ESSENTIAL FUNCTIONS & RESPONSIBILITIES
1. Manages discharge not final Coding (DNFC) and discharge not final billed (DNFB) for the McLaren system.
2. Provides leadership throughout the system in regard to HIM, coding and other revenue cycle inquiries.
3. Works closely with the peers at the central business office to improve processes impacting the DNFB.
4. Strong knowledge of healthcare facility and professional claims processing including: ICD-10, CPT, HCPC, NDC codes and modifiers as well as thorough knowledge of UB and 1500 claim edits.
5. Working knowledge of Medicare, Medicaid, and third-party reimbursement methodologies.
6. Reads and interprets provider contracts to determine billing discrepancies.
7. Responsible for developing and outcomes of the monthly dashboard report for the revenue cycle.
8. Analyzes operation of system; prepares recommendation and documentation to create and update fiscal services and other related policies and procedures with respect to operating systems.
9. Conducts and assists in the presentation of fiscal educational sessions as assigned.

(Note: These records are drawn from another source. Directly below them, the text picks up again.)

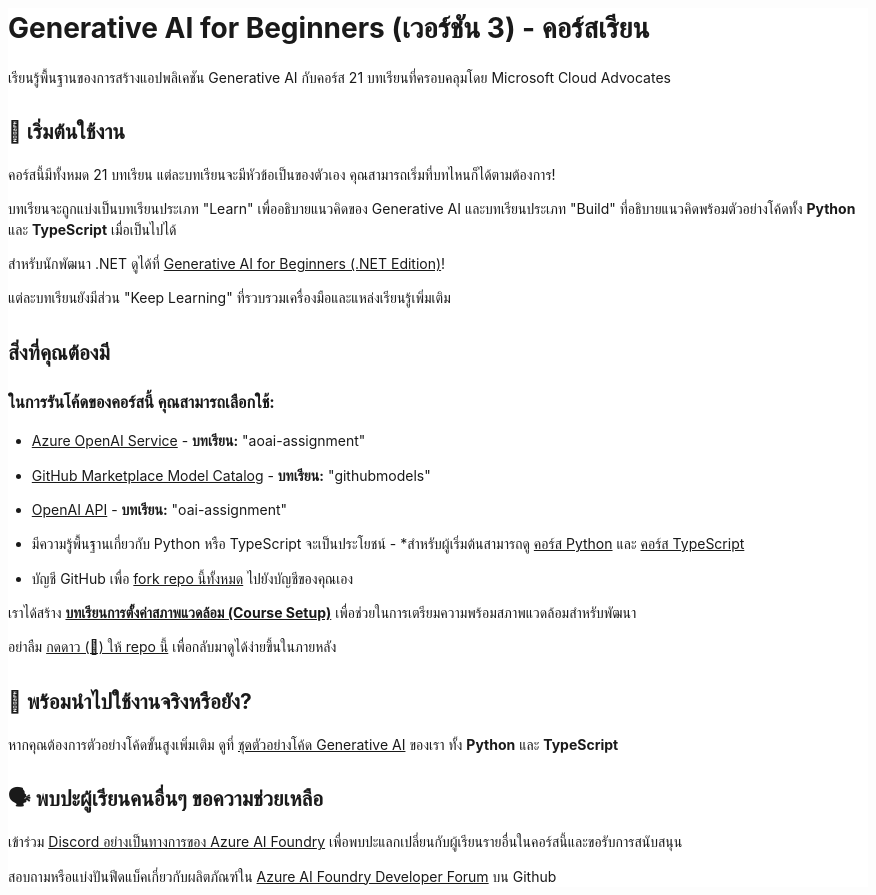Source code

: # Generative AI for Beginners (เวอร์ชัน 3) - คอร์สเรียน

เรียนรู้พื้นฐานของการสร้างแอปพลิเคชัน Generative AI กับคอร์ส 21 บทเรียนที่ครอบคลุมโดย Microsoft Cloud Advocates

## 🌱 เริ่มต้นใช้งาน

คอร์สนี้มีทั้งหมด 21 บทเรียน แต่ละบทเรียนจะมีหัวข้อเป็นของตัวเอง คุณสามารถเริ่มที่บทไหนก็ได้ตามต้องการ!

บทเรียนจะถูกแบ่งเป็นบทเรียนประเภท "Learn" เพื่ออธิบายแนวคิดของ Generative AI และบทเรียนประเภท "Build" ที่อธิบายแนวคิดพร้อมตัวอย่างโค้ดทั้ง **Python** และ **TypeScript** เมื่อเป็นไปได้

สำหรับนักพัฒนา .NET ดูได้ที่ [Generative AI for Beginners (.NET Edition)](https://github.com/microsoft/Generative-AI-for-beginners-dotnet?WT.mc_id=academic-105485-koreyst)!

แต่ละบทเรียนยังมีส่วน "Keep Learning" ที่รวบรวมเครื่องมือและแหล่งเรียนรู้เพิ่มเติม

## สิ่งที่คุณต้องมี
### ในการรันโค้ดของคอร์สนี้ คุณสามารถเลือกใช้:
 - [Azure OpenAI Service](https://aka.ms/genai-beginners/azure-open-ai?WT.mc_id=academic-105485-koreyst) - **บทเรียน:** "aoai-assignment"
 - [GitHub Marketplace Model Catalog](https://aka.ms/genai-beginners/gh-models?WT.mc_id=academic-105485-koreyst) - **บทเรียน:** "githubmodels"
 - [OpenAI API](https://aka.ms/genai-beginners/open-ai?WT.mc_id=academic-105485-koreyst) - **บทเรียน:** "oai-assignment" 
   
- มีความรู้พื้นฐานเกี่ยวกับ Python หรือ TypeScript จะเป็นประโยชน์ - \*สำหรับผู้เริ่มต้นสามารถดู [คอร์ส Python](https://aka.ms/genai-beginners/python?WT.mc_id=academic-105485-koreyst) และ [คอร์ส TypeScript](https://aka.ms/genai-beginners/typescript?WT.mc_id=academic-105485-koreyst)
- บัญชี GitHub เพื่อ [fork repo นี้ทั้งหมด](https://aka.ms/genai-beginners/github?WT.mc_id=academic-105485-koreyst) ไปยังบัญชีของคุณเอง

เราได้สร้าง **[บทเรียนการตั้งค่าสภาพแวดล้อม (Course Setup)](./00-course-setup/README.md?WT.mc_id=academic-105485-koreyst)** เพื่อช่วยในการเตรียมความพร้อมสภาพแวดล้อมสำหรับพัฒนา

อย่าลืม [กดดาว (🌟) ให้ repo นี้](https://docs.github.com/en/get-started/exploring-projects-on-github/saving-repositories-with-stars?WT.mc_id=academic-105485-koreyst) เพื่อกลับมาดูได้ง่ายขึ้นในภายหลัง

## 🧠 พร้อมนำไปใช้งานจริงหรือยัง?

หากคุณต้องการตัวอย่างโค้ดขั้นสูงเพิ่มเติม ดูที่ [ชุดตัวอย่างโค้ด Generative AI](https://aka.ms/genai-beg-code?WT.mc_id=academic-105485-koreyst) ของเรา ทั้ง **Python** และ **TypeScript**

## 🗣️ พบปะผู้เรียนคนอื่นๆ ขอความช่วยเหลือ

เข้าร่วม [Discord อย่างเป็นทางการของ Azure AI Foundry](https://aka.ms/genai-discord?WT.mc_id=academic-105485-koreyst) เพื่อพบปะแลกเปลี่ยนกับผู้เรียนรายอื่นในคอร์สนี้และขอรับการสนับสนุน

สอบถามหรือแบ่งปันฟีดแบ็คเกี่ยวกับผลิตภัณฑ์ใน [Azure AI Foundry Developer Forum](https://aka.ms/azureaifoundry/forum) บน Github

10. Provides financial support and leadership for revenue cycle maximization through the HIM and coding processes.
Qualifications:
Required:
- Bachelor’s degree required in health information management or health administration, accounting, business management or closely related field in order to understand the impact of the revenue cycle on the performance of the health system.

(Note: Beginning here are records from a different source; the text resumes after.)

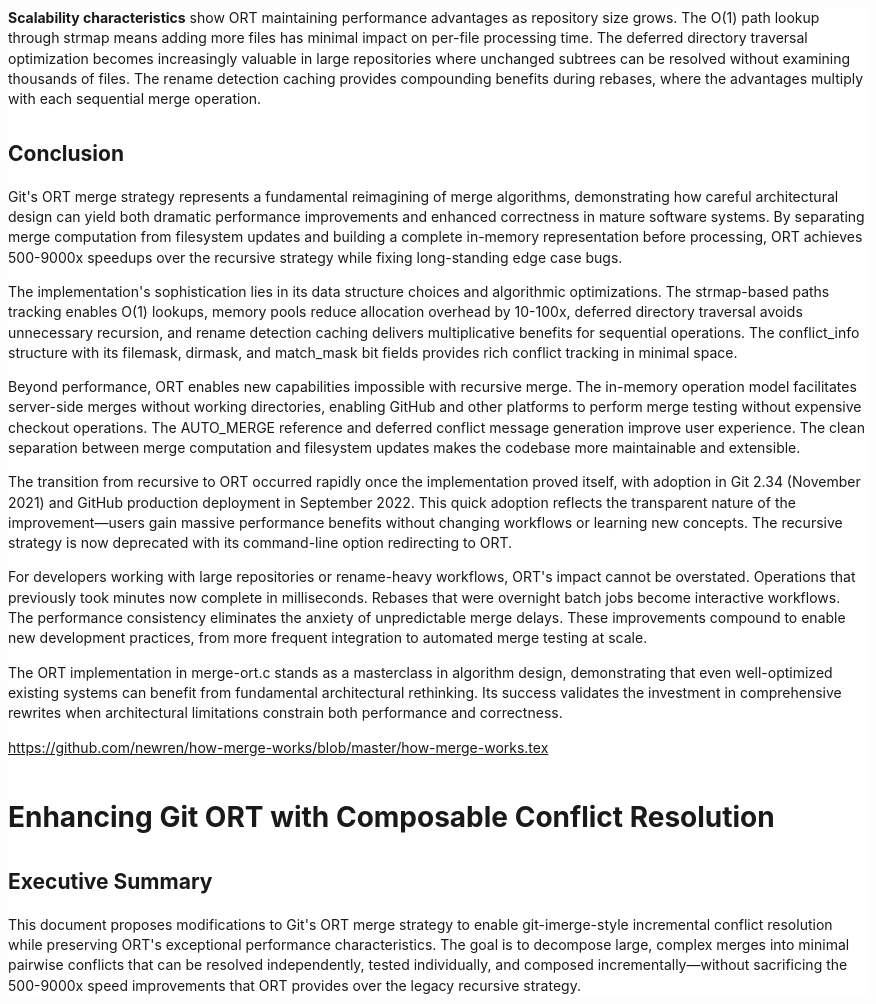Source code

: **Scalability characteristics** show ORT maintaining performance advantages as repository size grows. The O(1) path lookup through strmap means adding more files has minimal impact on per-file processing time. The deferred directory traversal optimization becomes increasingly valuable in large repositories where unchanged subtrees can be resolved without examining thousands of files. The rename detection caching provides compounding benefits during rebases, where the advantages multiply with each sequential merge operation.

## Conclusion

Git's ORT merge strategy represents a fundamental reimagining of merge algorithms, demonstrating how careful architectural design can yield both dramatic performance improvements and enhanced correctness in mature software systems. By separating merge computation from filesystem updates and building a complete in-memory representation before processing, ORT achieves 500-9000x speedups over the recursive strategy while fixing long-standing edge case bugs.

The implementation's sophistication lies in its data structure choices and algorithmic optimizations. The strmap-based paths tracking enables O(1) lookups, memory pools reduce allocation overhead by 10-100x, deferred directory traversal avoids unnecessary recursion, and rename detection caching delivers multiplicative benefits for sequential operations. The conflict_info structure with its filemask, dirmask, and match_mask bit fields provides rich conflict tracking in minimal space.

Beyond performance, ORT enables new capabilities impossible with recursive merge. The in-memory operation model facilitates server-side merges without working directories, enabling GitHub and other platforms to perform merge testing without expensive checkout operations. The AUTO_MERGE reference and deferred conflict message generation improve user experience. The clean separation between merge computation and filesystem updates makes the codebase more maintainable and extensible.

The transition from recursive to ORT occurred rapidly once the implementation proved itself, with adoption in Git 2.34 (November 2021) and GitHub production deployment in September 2022. This quick adoption reflects the transparent nature of the improvement—users gain massive performance benefits without changing workflows or learning new concepts. The recursive strategy is now deprecated with its command-line option redirecting to ORT.

For developers working with large repositories or rename-heavy workflows, ORT's impact cannot be overstated. Operations that previously took minutes now complete in milliseconds. Rebases that were overnight batch jobs become interactive workflows. The performance consistency eliminates the anxiety of unpredictable merge delays. These improvements compound to enable new development practices, from more frequent integration to automated merge testing at scale.

The ORT implementation in merge-ort.c stands as a masterclass in algorithm design, demonstrating that even well-optimized existing systems can benefit from fundamental architectural rethinking. Its success validates the investment in comprehensive rewrites when architectural limitations constrain both performance and correctness.

https://github.com/newren/how-merge-works/blob/master/how-merge-works.tex

# Enhancing Git ORT with Composable Conflict Resolution

## Executive Summary

This document proposes modifications to Git's ORT merge strategy to enable git-imerge-style incremental conflict resolution while preserving ORT's exceptional performance characteristics. The goal is to decompose large, complex merges into minimal pairwise conflicts that can be resolved independently, tested individually, and composed incrementally—without sacrificing the 500-9000x speed improvements that ORT provides over the legacy recursive strategy.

- Fifteen (15) years’ experience in a progressively more responsible leadership role in health information management/coding and/or revenue cycle with demonstrated supervisory responsibility in health care.
Preferred:
· RHIT or RHIA
· MBA or MHA
Equal Opportunity Employer
McLaren Health Care is an Equal Opportunity Employer. Qualified applicants will receive consideration for employment without regard to race, color, religion, sexual orientation, gender identification, age, sex, marital status, national origin, disability, genetic information, height or weight, protected veteran or other classification protected by law.